Tasks and exercises:
a - Print the stretch of the article on off-plan home sales from "Research published by" through "acceleration in delivery." word for word.
b - According to the article on off-plan home sales, which local authority had the highest share of new flats sold off plan last year?
c - Write the next part of the article on off-plan home sales, picking up after its final sentence.

Page excerpt:

------------

Research published by estate agency Hamptons reveals that just 33 per cent of new properties across England and Wales were sold prior to completion in 2025, down sharply from a peak of 49 per cent in 2016. The slide reflects a perfect storm battering the housebuilding sector, with buy-to-let landlords beating a retreat from the market, stubbornly high interest rates dampening buyer appetite, and construction costs continuing to spiral.

Off-plan sales have long served as the lifeblood of housebuilders’ cash flow, allowing developers to bank deposits and secure financing well before a project reaches completion. Their decline now threatens to push up the cost of capital across the industry at precisely the moment ministers are pressing for an acceleration in delivery.

The contraction has been driven, in large part, by the steady withdrawal of buy-to-let investors who have historically been voracious purchasers of off-plan stock, particularly flats in regeneration areas. The introduction of the 3 per cent second-home stamp duty surcharge in 2016 began the rot. That surcharge was hiked to 5 per cent at the end of 2024, and the Renters’ Rights Act, which came into force this month, has prompted a further wave of landlords to head for the exits rather than wrestle with rising costs and ever-tightening regulation.

First-time buyers, the other traditional mainstay of the off-plan market, are similarly hamstrung. Chain-free and typically flexible on timing, they have historically been natural candidates for purchases months ahead of completion. But higher borrowing costs, coupled with the closure of the government’s Help to Buy equity loan scheme in 2023, have squeezed many of them out of the picture entirely.

The pain is most acute in the flats sector, where investor and first-time buyer demand traditionally overlap. Just 22 per cent of new flats were sold off plan last year, a startling drop from 54 per cent in 2007.

Investors who remain in the game are increasingly looking north, where rental yields comfortably outstrip those available in the southern counties. In Oldham, Greater Manchester, an extraordinary 94 per cent of new flats were sold off plan last year, the highest share of any local authority in the country. London, by contrast, managed 65 per cent.

David Fell, lead analyst at Hamptons, warned that the structural shift away from high-density flats was creating fresh obstacles for ministers. “This move towards lower-density, house-led development is likely to make it harder for the government to significantly ramp up housing delivery,” he said.

Housebuilders, increasingly wary of carrying large blocks of flats on their balance sheets while they wait for buyers, are instead pivoting towards suburban housing schemes that sell more rapidly and limit exposure to rising financing costs. A Ministry of Housing assessment published at the end of March predicted the government would fall short of its 1.5 million target by some 400,000 homes.

------------

Recorded data:
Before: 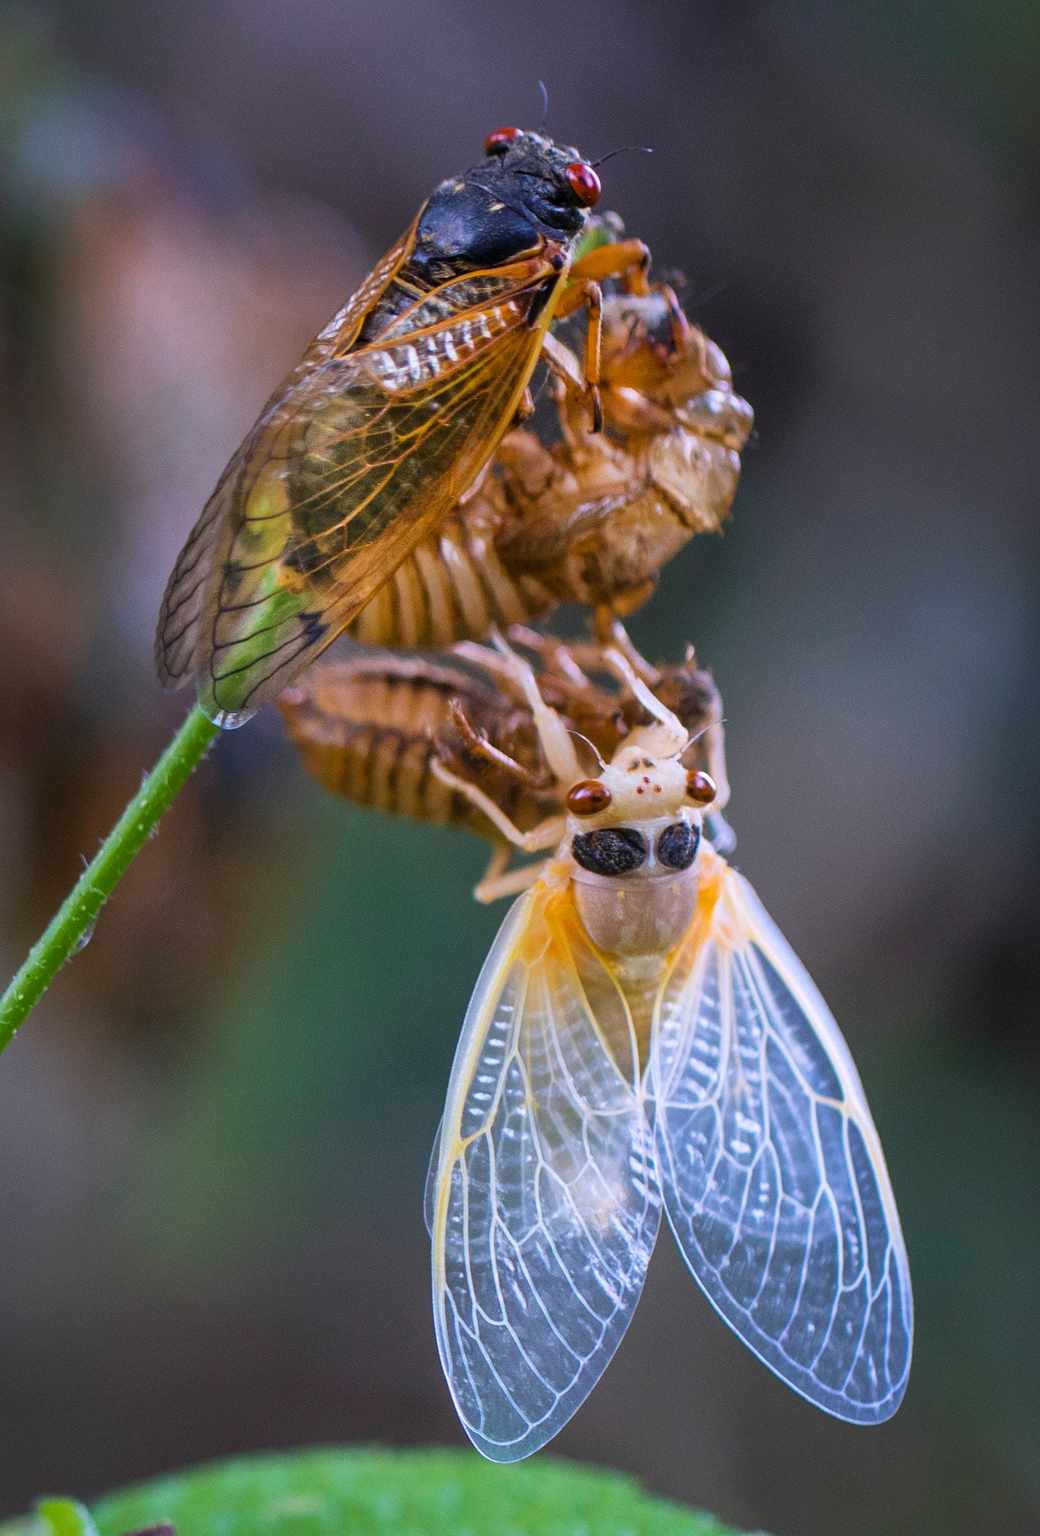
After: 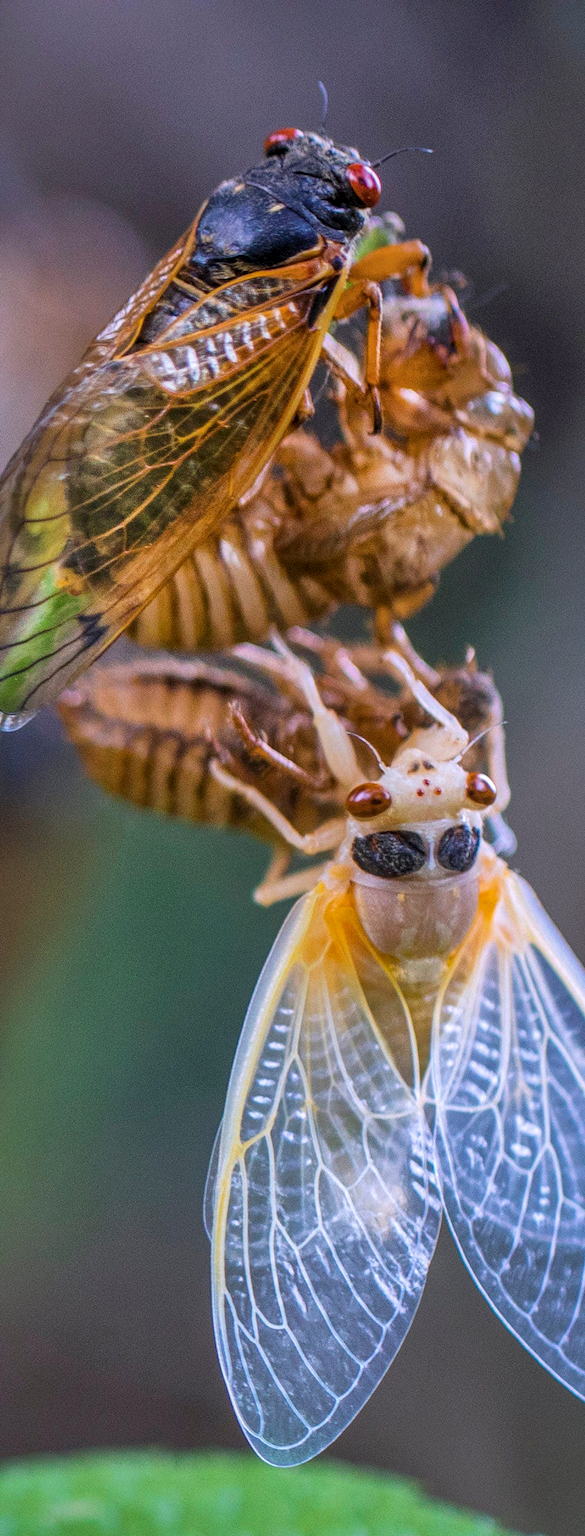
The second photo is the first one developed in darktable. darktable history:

------------

Written responses:
a -
Research published by estate agency Hamptons reveals that just 33 per cent of new properties across England and Wales were sold prior to completion in 2025, down sharply from a peak of 49 per cent in 2016. The slide reflects a perfect storm battering the housebuilding sector, with buy-to-let landlords beating a retreat from the market, stubbornly high interest rates dampening buyer appetite, and construction costs continuing to spiral.

Off-plan sales have long served as the lifeblood of housebuilders’ cash flow, allowing developers to bank deposits and secure financing well before a project reaches completion. Their decline now threatens to push up the cost of capital across the industry at precisely the moment ministers are pressing for an acceleration in delivery.

b - Oldham, in Greater Manchester.

c -
The financial mathematics is becoming increasingly punishing for developers. Interest rates on construction loans are typically far higher than those attached to standard residential mortgages, meaning that every week a property sits unsold during the build phase adds materially to the cost base. Hamptons calculates that additional finance costs added £3,125 to the build cost per home last year, up from £2,934 in 2024. Roughly half of that increase, it says, is directly attributable to higher interest rates.

Material costs have piled further pressure on the sector. “Many of the materials needed to build new homes are highly energy-intensive, meaning their costs have risen far faster than wider inflation,” Fell added.

Separate research from the Home Builders Federation underlines the scale of the squeeze. The trade body calculates that the cost of building a new home has risen by an average of £76,000 since 2020, equivalent to 20 per cent of the total cost of constructing the average UK home. Some 40 per cent of that increase, it says, is attributable to government regulations and taxes, with the balance accounted for by material inflation and labour costs.

The financial consultancy RSM UK is among those calling for ministers to act decisively to revive momentum, with a particular focus on planning reform, lighter regulation and lower taxes on new construction.

Stacy Eden, partner and national head of real estate at RSM UK, said the picture was set to deteriorate further without intervention. “With costs set to escalate further due to the economic impact of the Iran conflict, the real estate industry urgently needs further support from government to make housebuilding more viable,” she warned.

For SME housebuilders in particular, who lack the deep balance sheets of the volume players, the squeeze on off-plan sales risks tipping marginal sites from viable to uneconomic, threatening both jobs and the government’s headline housing ambitions.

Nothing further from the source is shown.